# Document excerpt
+ + + +
Occupational injuries and illnesses are declining, too, reaching an all-time low of 63 per thousand full-time workers (59 per thousand for injuries alone). What's more, injuries are less severe than they once were, with fewer workers suffering such calamities as amputations and loss of sight. (See Exhibit 2 PDF.)

Riskier industries show the greatest gains in safety. Accident rates in construction, the most dangerous field, are less than half what they were in 1973. Mishaps in manufacturing are down nearly 48 percent. Safer industries, characterized mostly by office work, haven't improved as much, but they, too, report fewer accidents than they did a generation ago.

Repetitive-motion trauma, including carpal tunnel syndrome, gets a lot of attention these days. Aches and pains from doing the same tasks over and over, however, didn't originate with the computer. In fact, repetitive-motion injuries plagued the Industrial Age, when factory workers—prodded on by time–motion studies—permanently injured themselves performing the same task for hours on end. (See Exhibit 3 PDF.)

The shift of the economic base has actually reduced reliance on occupations with repetitive motion. At their peak in the early 1950s, so-called manual jobs—operators, fabricators, plus laborers and craftsmen—made up 41 percent of all occupations. Today, they're just 25 percent. Two broad categories of white-collar jobs with a lower incidence of repetitive-motion injuries—managers, professionals, salespeople and administrative support staff—rose from 37 percent of employment in 1950 to 60 percent in 2000. Meanwhile, the broad category with the greatest incidence of repetitive-motion injury—operators, fabricators and laborers—fell from 27 percent to 14 percent of employment.

America's shifting economic structure has provided an added boost to overall safety. With the move from the Industrial Age to the Information Age, jobs are migrating from riskier sectors to safer ones. Manufacturing, an industry with high accident rates, fell from 31 percent of all jobs in 1973 to 17 percent in 1999. Over the same period, a large, catchall category of service industries, with a good safety record, rose from 20 percent of employment to 34 percent. (See Exhibit 4 PDF.)
+ + + +
# Data
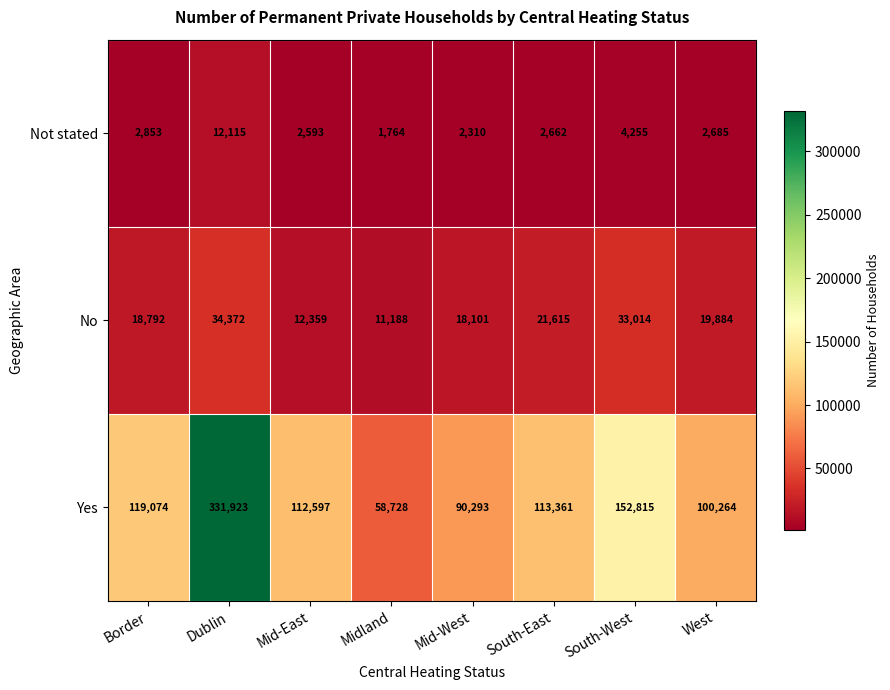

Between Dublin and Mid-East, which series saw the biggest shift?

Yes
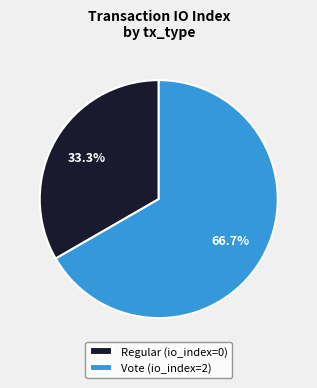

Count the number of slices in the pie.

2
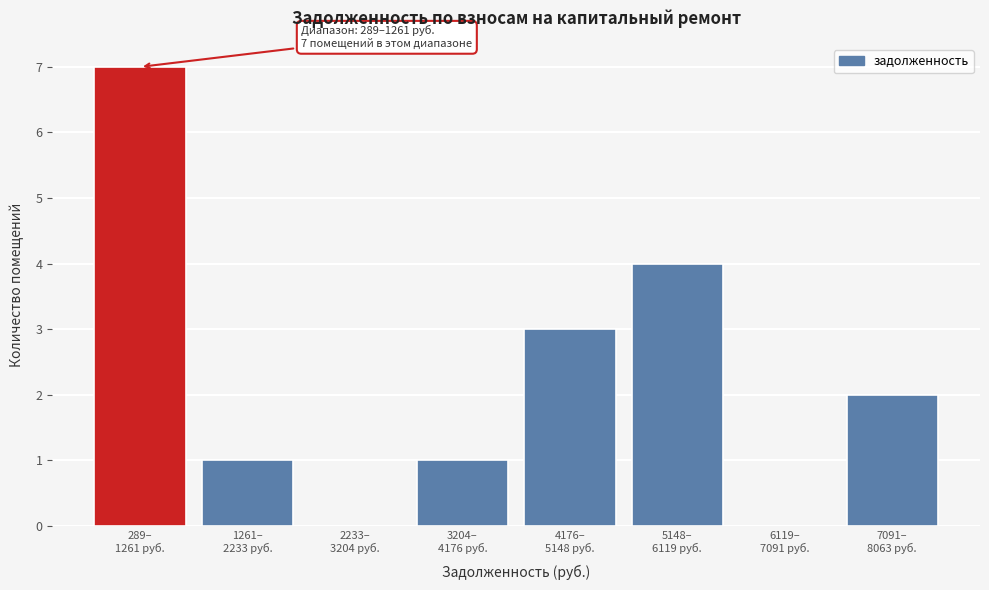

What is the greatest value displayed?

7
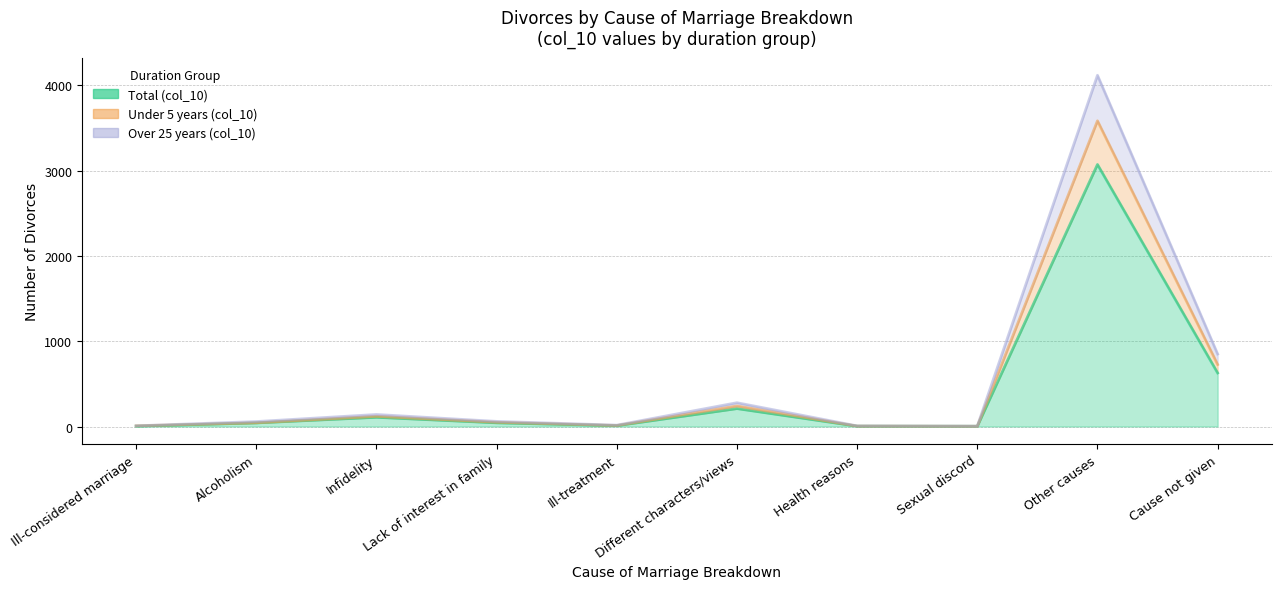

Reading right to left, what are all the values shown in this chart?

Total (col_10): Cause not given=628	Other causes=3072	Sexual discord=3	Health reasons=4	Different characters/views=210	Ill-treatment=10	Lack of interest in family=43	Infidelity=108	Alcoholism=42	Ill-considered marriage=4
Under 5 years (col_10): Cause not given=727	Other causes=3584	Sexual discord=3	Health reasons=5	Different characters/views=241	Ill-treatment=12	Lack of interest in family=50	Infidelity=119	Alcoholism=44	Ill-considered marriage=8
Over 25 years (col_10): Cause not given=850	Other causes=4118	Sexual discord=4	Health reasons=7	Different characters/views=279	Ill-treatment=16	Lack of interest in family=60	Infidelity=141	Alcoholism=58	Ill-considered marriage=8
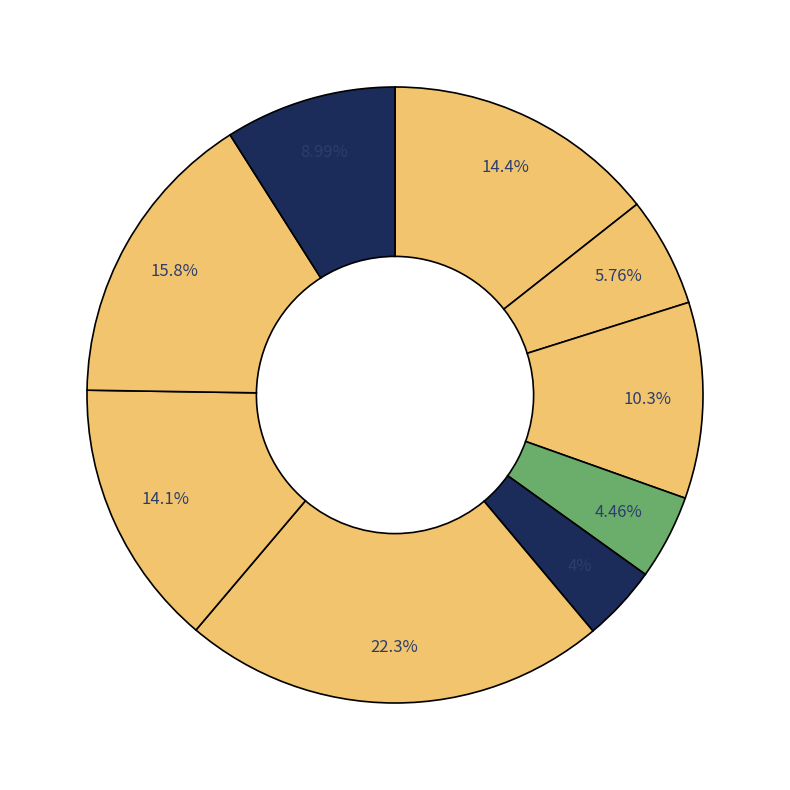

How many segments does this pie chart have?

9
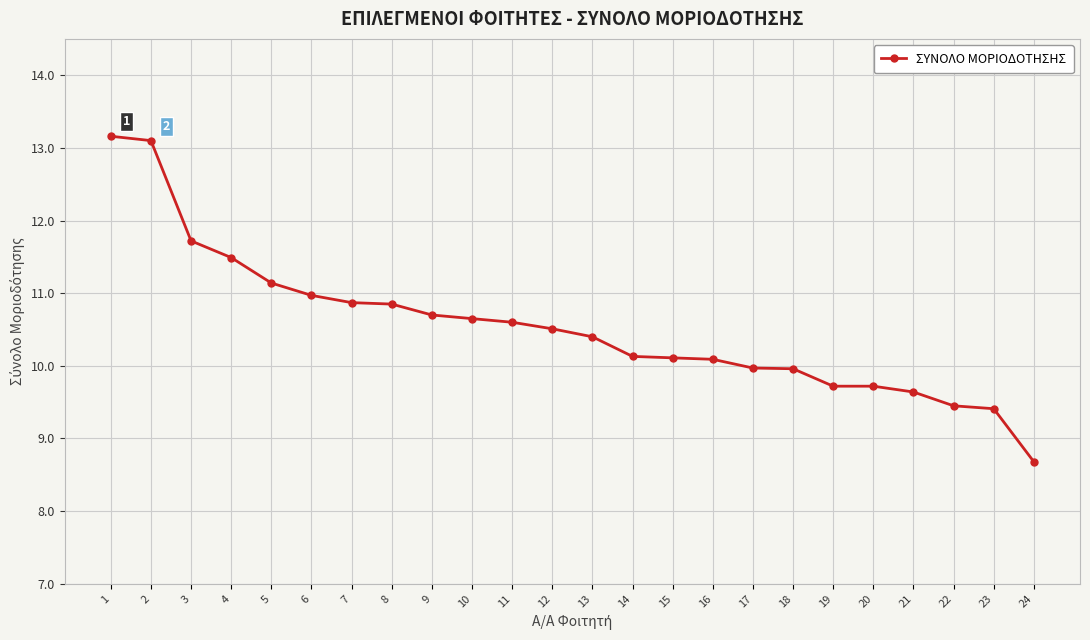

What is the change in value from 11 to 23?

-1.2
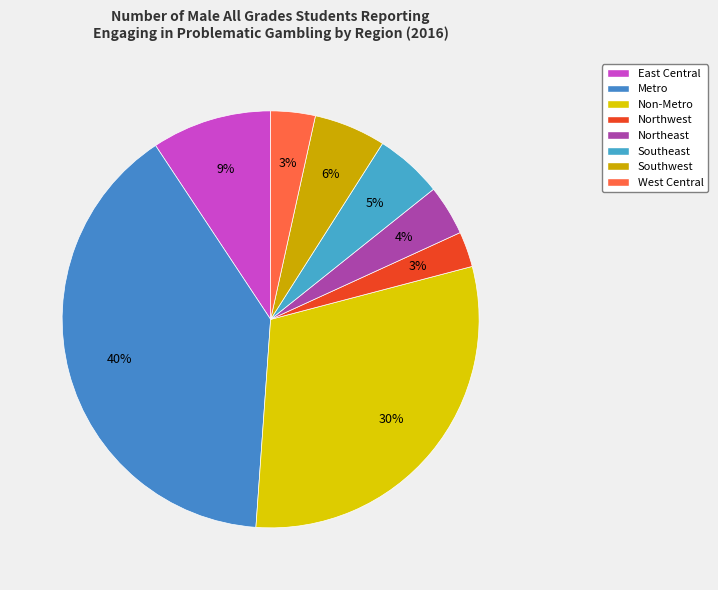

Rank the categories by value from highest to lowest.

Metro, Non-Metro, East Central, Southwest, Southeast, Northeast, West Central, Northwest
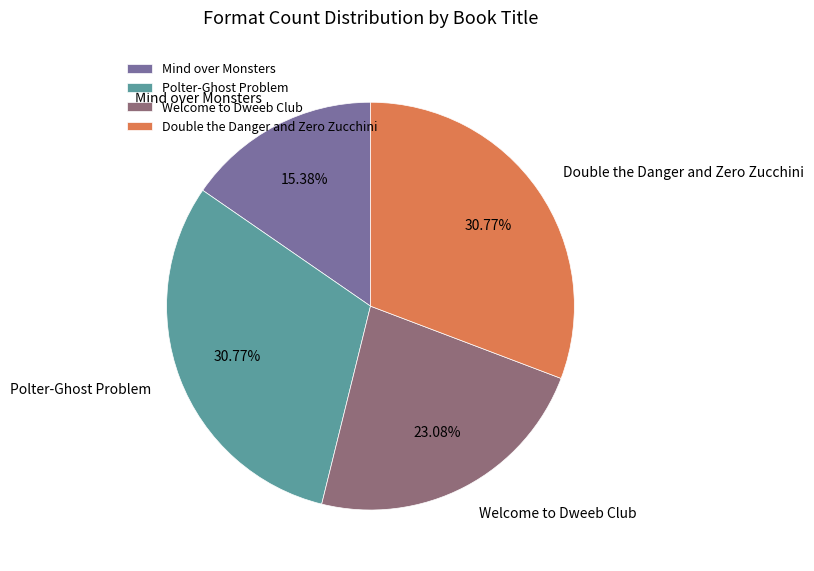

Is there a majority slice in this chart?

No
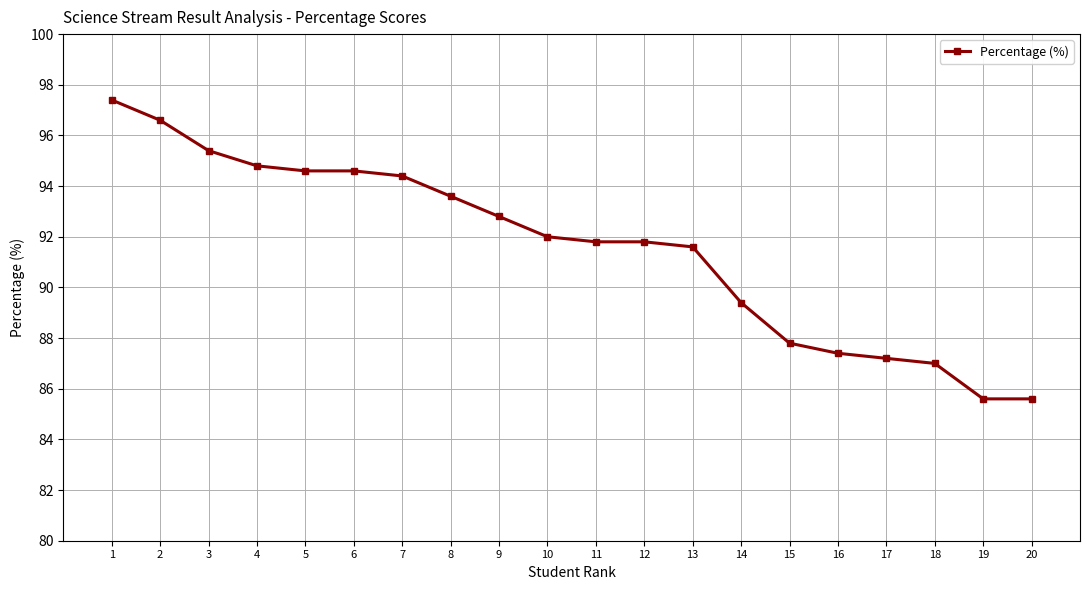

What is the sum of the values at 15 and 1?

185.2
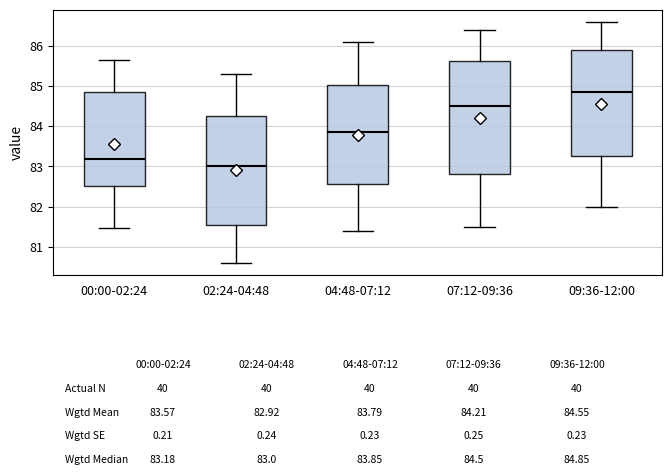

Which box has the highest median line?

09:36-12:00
+ + + +
# Apply what you read
[1] Rewrite the part of the workplace safety text that opens with the words containing "America's shifting economic" and closes with "(See Exhibit 4 PDF.)", changing "Information Age" to "Digital Age".
[2] Write what comes next in the workplace safety text, starting after its last sentence.

# Outputs in order
[1]
America's shifting economic structure has provided an added boost to overall safety. With the move from the Industrial Age to the Digital Age, jobs are migrating from riskier sectors to safer ones. Manufacturing, an industry with high accident rates, fell from 31 percent of all jobs in 1973 to 17 percent in 1999. Over the same period, a large, catchall category of service industries, with a good safety record, rose from 20 percent of employment to 34 percent. (See Exhibit 4 PDF.)

[2]
To put it succinctly: there's less risk of injury while pushing ideas around in the information economy. Workers are more likely to get hurt while engaged in the tasks of the Old Economy—lifting, cutting, drilling, digging, grinding and handling dangerous materials.

What about mental well-being? The federal government didn't even collect data on workplace stress until 1992. So unfortunately, we don't know how today's stress levels compare with those of the past. We do know this, though: debilitating stress has been cut in half in the past five years. (See Exhibit 5 PDF.)

Finding Comfort and Freedom

The work environment isn't just safer. It's also more pleasant.

For the vast majority of American workers, the office and factory floor are now clean, well-lighted places, more often than not, comfortably heated in the winter and cooled in the summer. An Energy Information Administration survey found that 92 percent of indoor work spaces were air-conditioned in 1995, up from 83 percent 16 years earlier. (See Exhibit 6 PDF.)

We're also dressing for comfort at work. Jeans, sport shirts and slacks are in. Ties and pantyhose are out. A July 2000 survey by catalog retailer Land's End found that dress had become more casual in the past five years at over 80 percent of Fortune 500 companies.

Spending on clothing reflects the trend. At the start of the 1990s, Americans split their purchases evenly between casual and dress clothing. By decade's end, casual clothing made up two-thirds of the spending.

Daily schedules are also being relaxed. Obviously, flexible hours aren't practical for all occupations. Teachers are still expected to be at school with their students. Retail clerks must be at the cash registers when stores open. And factory workers can't be free to come and go as they please.

A growing number of Americans, however, are allowed to choose the time and place for work—just as long as the job gets done. In 1997, 27.6 percent of American workers were on flexible schedules, double the 13.6 percent in 1985. Many of them are leaving behind jobs that confined them to the workplace from 9 a.m. to 5 p.m. (See Exhibit 7 PDF.)

With less rigid scheduling, both employers and employees win. Studies show employees on flextime are more productive, a benefit to the company. Workers can arrange their days to accommodate a doctor's appointment or a child's soccer game.

The trend toward flexibility shows up in the times wage and salary employees begin and end their workdays. While most Americans start work between 6:30 and 9:30 a.m., significant numbers of them arrive at other times of the day and night. When it's time to go home, workers leave at all hours, although a peak occurs between 3:30 and 6:30 p.m.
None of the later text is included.